Do those two things, and then you'll be able to do a fair comparison between Python and node.js.
Except the problem here is that those tests were bottlenecked by IO. Whether you're testing C++, pypy, libuv, or whatever it doesn't matter.
All that matters is the concurrency model because that application he's running is barely doing anything else except IO and anything outside of IO becomes negligible because after enough requests, those sync worker processes will all be spending the majority of their time blocked by an IO request.
The basic essence of the original claim is that sync is not necessarily better than async for all cases of high IO tasks. I bring up node as a counter example because that async model IS Faster for THIS same case. And bringing up node is 100% relevant because IO is the bottleneck, so it doesn't really matter how much faster node is executing as IO should be taking most of the time.
Clearly and logically the async concurrency model is better for these types of tasks so IF tests indicate otherwise for PYTHON then there's something up with python specifically.
You're right, we are in disagreement. I didn't realize you completely failed to understand what's going on and felt the need to do an apples to apples comparison when such a comparison is not Needed at all.
Nodejs is faster than Python as a general rule, anyway. As I understand, Nodejs compiles Javascript, Python interprets Python code.
I do a lot of Django and Nodejs and Django is great to sketch an app out, but I've noticed rewriting endpoints in Nodejs directly accessing postgres gets much better performance.
CPython, the reference implementation, interprets Python. PyPy interprets and JIT compiles Python, and more exotic things like Cython and Grumpy statically compiles Python (often through another, intermediate language like C or Go).
Node.js, using V8, interprets and JIT compiles JavaScript.
Although note that, while Node.js is fast relative to Python, it's still pretty slow. If you're writing web-stuff, I'd recommend Go instead for casually written, good performance.
The compare between Django against no-ORM is a bit weird given that rewriting your endpoint in python without Django or ORM would also have produced better results I suppose.
Right but this test focused on concurrent IO. The bottleneck is not the interpreter but the concurrency model. It doesn't matter if you coded it in C++, the JIT shouldn't even be a factor here because the bottleneck is IO and therefore ONLY the concurrency model should be a factor here.
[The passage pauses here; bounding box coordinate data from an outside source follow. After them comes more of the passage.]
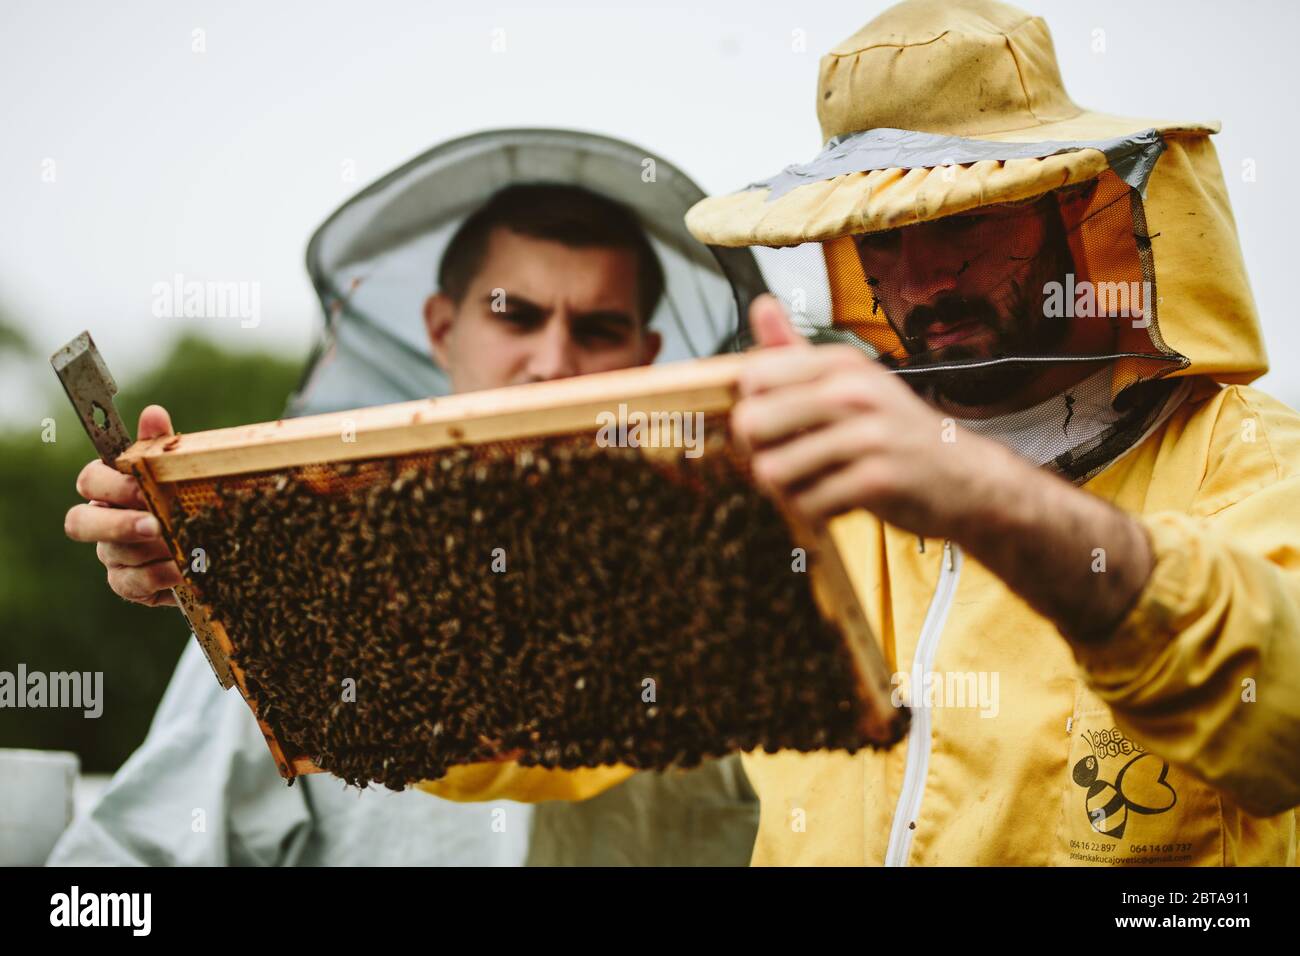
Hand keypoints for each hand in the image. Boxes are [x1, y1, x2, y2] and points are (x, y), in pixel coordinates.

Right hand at [64, 405, 182, 606]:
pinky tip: (180, 571)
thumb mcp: (178, 471)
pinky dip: (157, 576)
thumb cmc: (186, 498)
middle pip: (79, 523)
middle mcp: (102, 520)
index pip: (90, 480)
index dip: (112, 485)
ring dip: (151, 550)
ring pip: (114, 553)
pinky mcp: (127, 583)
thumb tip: (153, 413)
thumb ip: (161, 445)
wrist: (213, 544)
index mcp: (111, 488)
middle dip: (117, 524)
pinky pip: (129, 583)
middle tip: (154, 525)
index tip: (142, 487)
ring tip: (183, 546)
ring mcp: (112, 554)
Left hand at [731, 295, 1024, 537]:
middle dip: (758, 452)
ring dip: (785, 489)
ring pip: (773, 469)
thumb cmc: (896, 431)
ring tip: (813, 484)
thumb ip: (797, 353)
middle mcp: (853, 392)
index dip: (749, 408)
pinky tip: (835, 501)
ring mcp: (866, 436)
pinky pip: (807, 503)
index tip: (773, 426)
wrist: (964, 477)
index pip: (752, 376)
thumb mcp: (851, 382)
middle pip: (751, 423)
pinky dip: (813, 511)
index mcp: (841, 364)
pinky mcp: (877, 480)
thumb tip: (759, 306)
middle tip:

You should only see differences in speed based off of which model is used. All else is negligible.
So you have two implementations of async that are both bottlenecked by IO. One is implemented in node. The other in python.
The node implementation behaves as expected in accordance to theory meaning that for thousands of IO bound tasks it performs faster then a fixed number of sync worker threads (say 5 threads).
This makes sense right? Given thousands of IO bound tasks, eventually all 5 threads must be doing IO and therefore blocked on every task, while the single threaded async model is always context switching whenever it encounters an IO task so it is never blocked and it is always doing something...
Meanwhile the python async implementation doesn't perform in accordance to theory. 5 async workers is slower then 5 sync workers on IO bound tasks. 5 sync workers should eventually be entirely blocked by IO and the 5 async workers should never be blocked ever... Why is the python implementation slower? The answer is obvious:
It's python specific. It's python that is the problem.